■ **WORK TASK 1**
Please extract the passage of the Henrik Saar profile from "Danish painter, Henrik" to "of Henrik Saar.".
■ **WORK TASK 2**
Write a continuation of the Henrik Saar profile, picking up after its last sentence.

"To make my art be a picture of the time I'm a part of. That each of my artworks as a two-edged sword cuts a piece of myself and the world that made me. The rose with its thorns is my trademark. It's loaded with passion and suffering, beauty, and pain just like my life, just like my art."
Danish painter, Henrik Saar is a recognized and highly awarded international master artist since 2010, and winner of the Medusa Aurea contest as the best painter at the International Academy of Modern Arts in Rome 2019.
Saar sees himself as a lifetime artist, from the very beginning expressing himself in sketches and poems. "I'm an artist!” he describes after what occurred in 1989 after a night of dreaming about himself lying naked on the deck of a ship in stormy weather, instinctively trying to reach a transformer station placed in the front of the boat in a high sea. A life-changing dream that still is like inner energy in the art of Henrik Saar.

■ **MATERIAL PROVIDED**
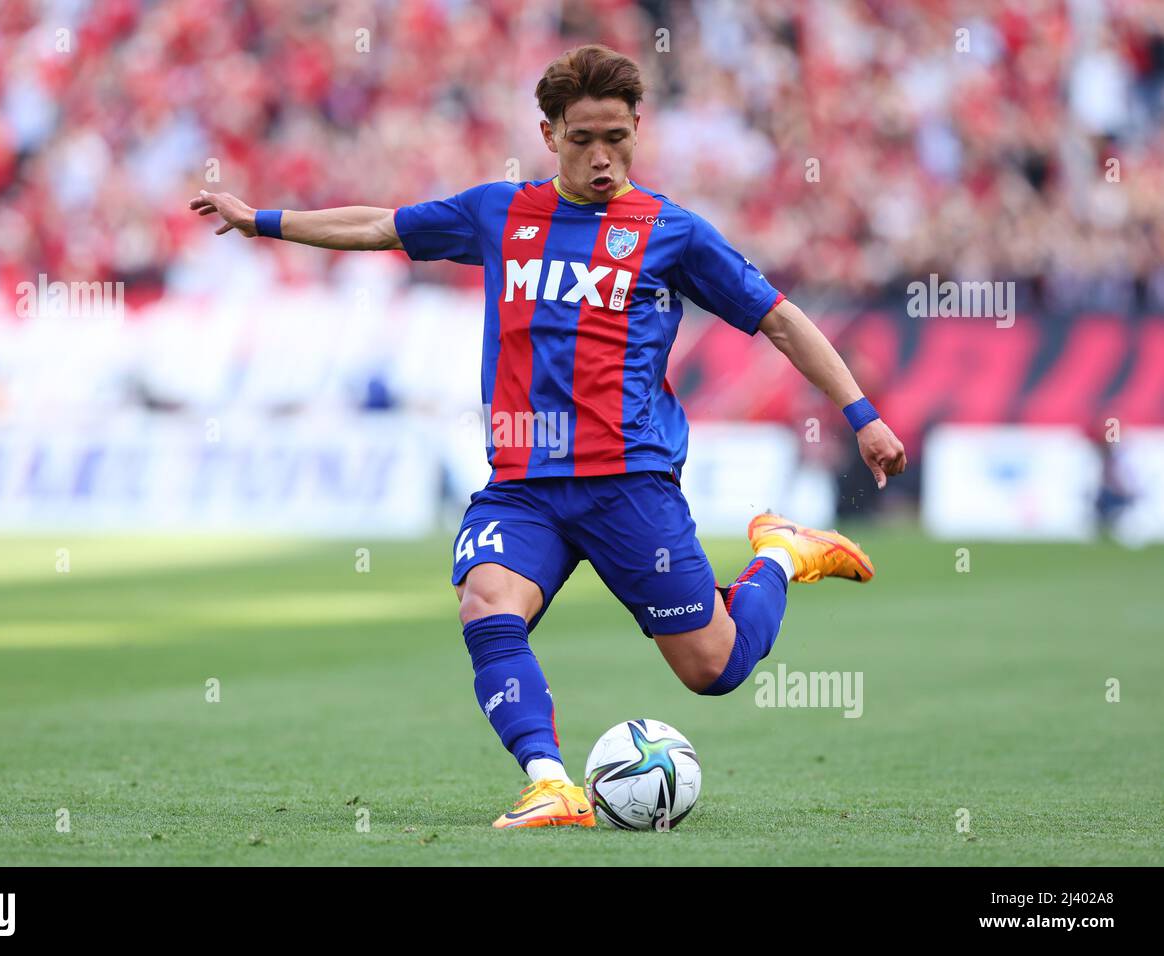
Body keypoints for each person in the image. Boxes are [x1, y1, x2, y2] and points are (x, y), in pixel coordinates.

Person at [190, 44, 907, 829]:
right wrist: (261, 221)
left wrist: (861, 414)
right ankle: (550, 783)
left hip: (629, 482)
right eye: (582, 141)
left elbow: (778, 318)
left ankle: (780, 552)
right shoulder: (498, 212)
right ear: (548, 134)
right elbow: (379, 225)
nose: (602, 159)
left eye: (617, 139)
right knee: (485, 601)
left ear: (638, 127)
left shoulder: (673, 233)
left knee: (715, 669)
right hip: (525, 483)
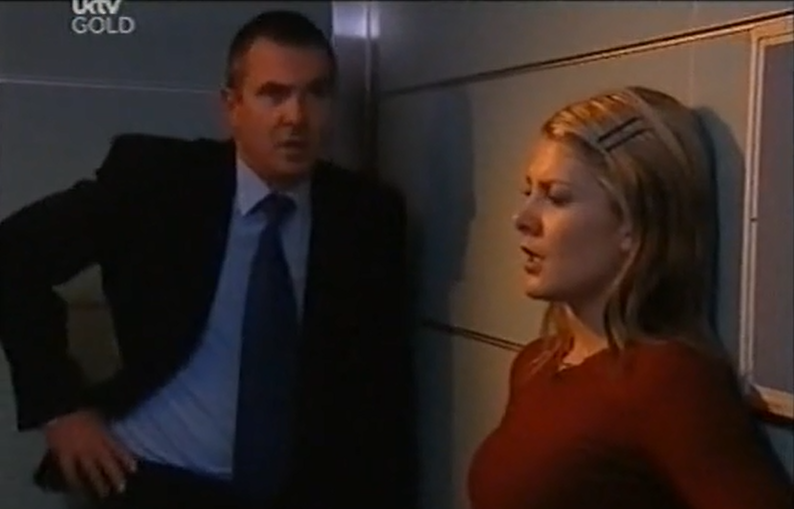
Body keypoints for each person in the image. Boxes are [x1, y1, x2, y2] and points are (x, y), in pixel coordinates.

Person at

■ **TASK ANSWER 1**
Danish painter, Henrik Saar is a recognized and highly awarded international master artist since 2010, and winner of the Medusa Aurea contest as the best painter at the International Academy of Modern Arts in Rome 2019.
Saar sees himself as a lifetime artist, from the very beginning expressing himself in sketches and poems. "I'm an artist!” he describes after what occurred in 1989 after a night of dreaming about himself lying naked on the deck of a ship in stormy weather, instinctively trying to reach a transformer station placed in the front of the boat in a high sea. A life-changing dream that still is like inner energy in the art of Henrik Saar.

■ **TASK ANSWER 2**
“Transformationalism,” is a word he often uses to describe his artwork.
Aiming at making each picture a reflection of both societal change and personal thoughts; a mix that essentially describes his practice, Saar feels dedicated to express this metamorphosis through his oil paintings.
Saar paints with the same three oil-colors plus black and white and enjoys the challenge of producing something surprising and different every time. Each picture makes him feel like a visual wizard while creating it because each one is filled up with so much unspoken content, which may be even more real than what you could put in words. Very often, he creates images of what is happening tomorrow, and that's part of the visual wizard thing: "Painting has a genie effect."
The greatest inspirations for Henrik Saar have been Salvador Dali, Symbolism, Kirkeby, Van Gogh, and Munch.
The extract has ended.